The payouts vary from one casino to another but the most common are as follows (for an eight-deck game):
|Perfect Pair||25 to 1||30 to 1||25 to 1|
|Colored Pair||12 to 1||10 to 1||15 to 1|
|Mixed Pair||6 to 1||5 to 1||5 to 1|
|House Edge (8 decks)||4.09%||3.38%||2.17%|
As shown in the table, the house edge varies from 2.17% to 4.09%.
This side bet is based on the player’s initial two cards’ being suited. There are different payout schedules and number of decks of cards.
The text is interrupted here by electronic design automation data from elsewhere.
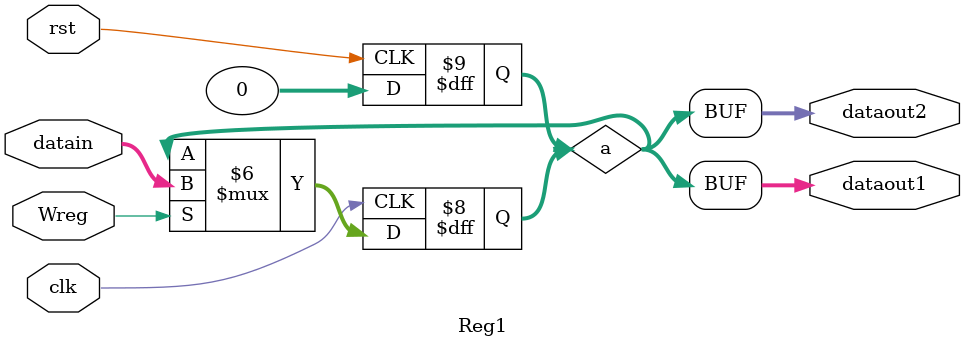
<source format=v>
`timescale 1ns / 1ps
module Reg1(
input clk,
input rst,
input Wreg,
input [31:0]datain,
output [31:0]dataout1,
output [31:0]dataout2
    );
reg [31:0]a=0;
assign dataout1=a;
assign dataout2=a;

always@(posedge rst)
begin
	a=0;
end

always@(negedge clk)
begin
	if(Wreg==1)
		a=datain;
end

endmodule

</source>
The two most common in land-based and online casinos are as follows.
|Easy Match||First Two Cards are Suited||2.5 to 1||10 to 1|
|Royal Match||First Two Cards are King and Queen||25 to 1||3 to 1|
Another version uses six-decks of cards with a 25 to 1 payout for Royal Match, 5 to 1 for Suited Blackjack, and 5 to 2 for all other matches. The house edge is a respectable 3.70%.
Note: There is a card counting system for the Royal Match in these two books: Beyond Counting by James Grosjean, and The Big Book of Blackjack by Arnold Snyder.
The above three blackjack side bets — 21+3, Perfect Pairs, and Royal Match — are the best side bets because of their lower house edge compared to other side bets. However, there are published counting systems for some of the latter side bets (with higher house edge) that could significantly lower the house edge or give the player the advantage (specifically for Over/Under 13, Super Sevens, and Lucky Ladies). For more details, consult Chapter 13 in the Ultimate Blackjack Strategy Guide.